Galvez, Imperador do Acre (1976) foi concebido inicialmente como roteiro de cinema. Dada a impossibilidade financeira de levá-lo às telas, o amazonense Márcio Souza resolveu publicá-lo em folhetim. A dinâmica cinematográfica da narrativa, contudo, não se perdeu. Construída em capítulos diminutos que poderiam muito bem ser cenas justapostas, a história do espanhol Luiz Galvez Rodrigues de Aria seria comédia histórica.
Personagem caricatural e burlesco, Galvez é um espanhol aventureiro que se mete no Norte brasileiro a fim de fazer fortuna rápida. Depara-se com uma classe dominante alienada e perdulária que se mantém à custa da exploração da borracha, cujo ciclo estava no auge durante a passagem do século 19 ao 20, época em que a história se passa. Dispõe-se, então, a levar sua parte nas riquezas. O espanhol lidera uma expedição ao Acre, ainda território boliviano, onde consegue a independência daquelas terras e é coroado imperador.
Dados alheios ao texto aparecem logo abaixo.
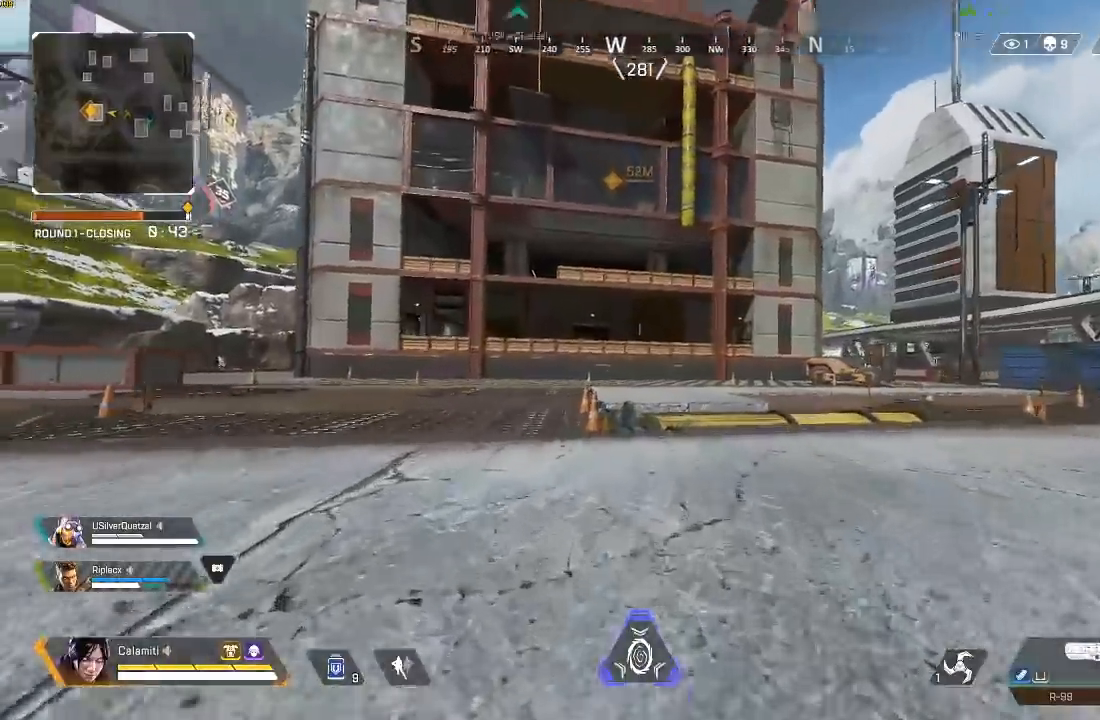
{"buttons": [], "left_stick": "up", "right_stick": "center", "events": []}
Segue-se aí um reinado rocambolesco: após chegar ao topo, o protagonista pensa em instalar uma ditadura, mas acaba se rendendo à boa vida monárquica. Perde o posto e termina ridicularizado.
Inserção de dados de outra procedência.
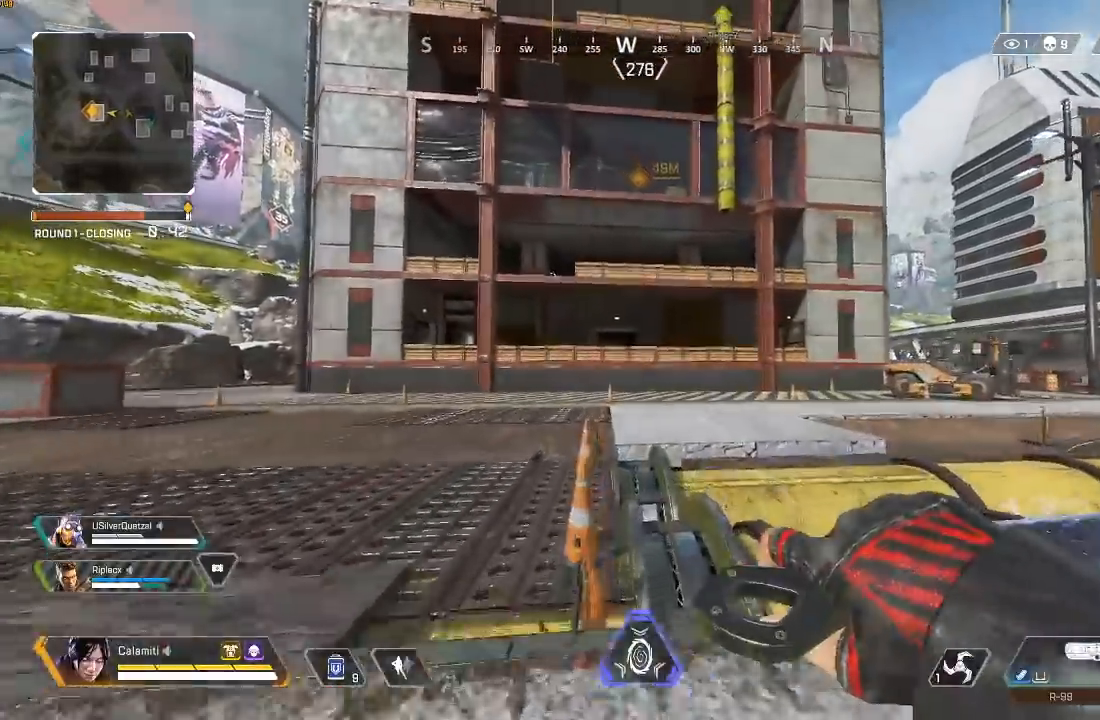
{"buttons": [], "left_stick": "up", "right_stick": "center", "events": []}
Márcio Souza nasceu em 1946. Regionalista, utilizou fatos e personagem históricos reais para conferir veracidade à história. O próprio Galvez existiu de fato, ainda que seus excessos na personalidade sejam fruto da imaginação do autor. Anos depois, o romance Mad Maria (1980) daria continuação à saga histórica do Estado acreano.